Initially, it is important to note the limited role federal common law plays in areas where Congress has legislated. Federal common law is a creature of the federal judiciary and applies only in those “few and restricted” situations, Wheeldin v. Wheeler, 373 U.S. 647, 651, 83 S.Ct. 1441, 1445, 10 L.Ed.2d 605 (1963), “[wjhen Congress has not spoken to a particular issue” and “there exists ‘a significant conflict between some federal policy or interest and the use of state law.’” Milwaukee v. Illinois, 451 U.S. 304, 313, 101 S.Ct. 1784, 1790, 68 L.Ed.2d 114 (1981) (Milwaukee II) (quoting Wallis v. Pan Am. Petroleum Corp., 384 U.S. 63, 68, 86 S.Ct. 1301, 1304, 16 L.Ed.2d 369 (1966)). The federal courts have “always recognized that the federal common law is ‘subject to the paramount authority of Congress.’ ” Id. (quoting New Jersey v. New York, 283 U.S. 336, 348, 51 S.Ct. 478, 481, 75 L.Ed. 1104 (1931)), and is resorted to only “in absence of an applicable Act of Congress.” Id. (quoting Clearfield Trust Co. v. United States, 318 U.S. 363, 367, 63 S.Ct. 573, 575, 87 L.Ed. 838 (1943)). “Federal common law is a ‘necessary expedient’ and when Congress addresses a question previously governed by a decision rested on federal common law the need for such an unusual exercise by federal courts disappear.” Id. (quoting Committee for Consideration of Jones Falls Sewage Sys. v. Train, 539 F.2d 1006, 1008 (4th Cir.1976) (en banc)).

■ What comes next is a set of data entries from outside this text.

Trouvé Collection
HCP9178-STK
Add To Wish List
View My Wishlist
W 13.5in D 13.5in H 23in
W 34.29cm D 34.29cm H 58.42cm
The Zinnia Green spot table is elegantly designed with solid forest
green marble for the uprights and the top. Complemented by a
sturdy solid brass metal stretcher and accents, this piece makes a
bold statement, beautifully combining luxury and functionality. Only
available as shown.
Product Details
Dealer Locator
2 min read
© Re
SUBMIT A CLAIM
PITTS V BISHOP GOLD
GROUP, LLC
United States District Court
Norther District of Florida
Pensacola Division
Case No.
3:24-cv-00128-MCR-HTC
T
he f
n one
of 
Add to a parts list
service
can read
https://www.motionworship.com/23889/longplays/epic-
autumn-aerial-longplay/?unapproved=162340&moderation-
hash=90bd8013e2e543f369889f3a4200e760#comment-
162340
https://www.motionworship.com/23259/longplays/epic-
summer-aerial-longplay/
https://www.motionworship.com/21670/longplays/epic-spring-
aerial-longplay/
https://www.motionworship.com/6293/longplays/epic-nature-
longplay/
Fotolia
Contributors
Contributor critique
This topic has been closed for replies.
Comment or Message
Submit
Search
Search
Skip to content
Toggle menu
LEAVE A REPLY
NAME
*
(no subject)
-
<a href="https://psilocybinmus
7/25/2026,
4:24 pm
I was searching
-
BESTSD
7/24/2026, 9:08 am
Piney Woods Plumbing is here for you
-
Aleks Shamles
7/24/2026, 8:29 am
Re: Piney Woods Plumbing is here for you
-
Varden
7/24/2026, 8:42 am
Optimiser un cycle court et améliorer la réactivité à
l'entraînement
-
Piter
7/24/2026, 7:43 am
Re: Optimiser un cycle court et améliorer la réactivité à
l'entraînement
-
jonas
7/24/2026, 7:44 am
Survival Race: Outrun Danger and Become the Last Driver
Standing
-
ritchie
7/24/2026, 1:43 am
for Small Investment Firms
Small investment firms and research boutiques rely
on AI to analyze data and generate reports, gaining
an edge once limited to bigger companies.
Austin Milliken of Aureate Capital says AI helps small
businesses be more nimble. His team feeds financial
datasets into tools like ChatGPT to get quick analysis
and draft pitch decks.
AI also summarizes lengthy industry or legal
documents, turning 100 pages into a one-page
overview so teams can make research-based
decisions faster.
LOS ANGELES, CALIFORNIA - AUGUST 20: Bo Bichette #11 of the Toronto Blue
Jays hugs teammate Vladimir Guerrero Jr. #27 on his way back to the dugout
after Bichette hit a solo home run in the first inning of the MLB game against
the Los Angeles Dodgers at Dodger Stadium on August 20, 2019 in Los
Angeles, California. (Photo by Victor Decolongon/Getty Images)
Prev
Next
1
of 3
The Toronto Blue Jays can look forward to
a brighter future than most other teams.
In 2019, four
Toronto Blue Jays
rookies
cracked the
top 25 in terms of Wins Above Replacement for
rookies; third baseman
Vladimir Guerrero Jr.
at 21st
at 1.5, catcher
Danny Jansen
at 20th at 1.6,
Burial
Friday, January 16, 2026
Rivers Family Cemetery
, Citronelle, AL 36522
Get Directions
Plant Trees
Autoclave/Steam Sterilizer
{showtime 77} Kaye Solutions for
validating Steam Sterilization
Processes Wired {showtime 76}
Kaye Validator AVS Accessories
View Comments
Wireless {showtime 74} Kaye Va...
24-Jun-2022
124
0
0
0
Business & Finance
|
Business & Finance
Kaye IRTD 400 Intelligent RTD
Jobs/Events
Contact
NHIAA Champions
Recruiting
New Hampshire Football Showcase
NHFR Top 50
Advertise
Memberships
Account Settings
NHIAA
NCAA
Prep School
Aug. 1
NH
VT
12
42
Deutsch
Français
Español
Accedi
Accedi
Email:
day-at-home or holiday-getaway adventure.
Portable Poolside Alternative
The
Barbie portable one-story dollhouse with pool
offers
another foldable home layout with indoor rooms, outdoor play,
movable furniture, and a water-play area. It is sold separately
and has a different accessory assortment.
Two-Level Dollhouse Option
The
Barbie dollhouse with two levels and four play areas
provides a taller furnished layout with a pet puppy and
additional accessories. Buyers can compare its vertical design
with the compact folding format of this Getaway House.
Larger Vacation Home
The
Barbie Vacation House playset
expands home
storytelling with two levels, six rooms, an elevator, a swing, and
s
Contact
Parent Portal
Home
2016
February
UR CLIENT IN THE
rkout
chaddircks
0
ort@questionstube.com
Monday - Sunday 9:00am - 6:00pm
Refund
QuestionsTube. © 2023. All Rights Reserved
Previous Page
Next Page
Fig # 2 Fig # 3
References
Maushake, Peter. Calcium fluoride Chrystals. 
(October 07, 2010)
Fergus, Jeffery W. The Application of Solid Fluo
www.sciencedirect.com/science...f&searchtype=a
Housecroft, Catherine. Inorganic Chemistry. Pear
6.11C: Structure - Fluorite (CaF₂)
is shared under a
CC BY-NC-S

In determining whether Congressional legislation preempts federal common law, “ ‘we start with the assumption that it is for Congress, not federal courts, to articulate the appropriate standards to be applied as a matter of federal law.’” Id. 451 U.S. at 317, 101 S.Ct. at 1792. The relevant question is whether Congress “spoke directly to a question,” “not whether Congress ha[s] affirmatively proscribed the use of federal common law.” Id. at 315, 101 S.Ct. at 1791. However, there is a “longstanding ... principle that statutes which invade the common law are to be read with a presumption favoring the retention of long-established and familiar principles, except when a statutory purpose to the contrary is evident.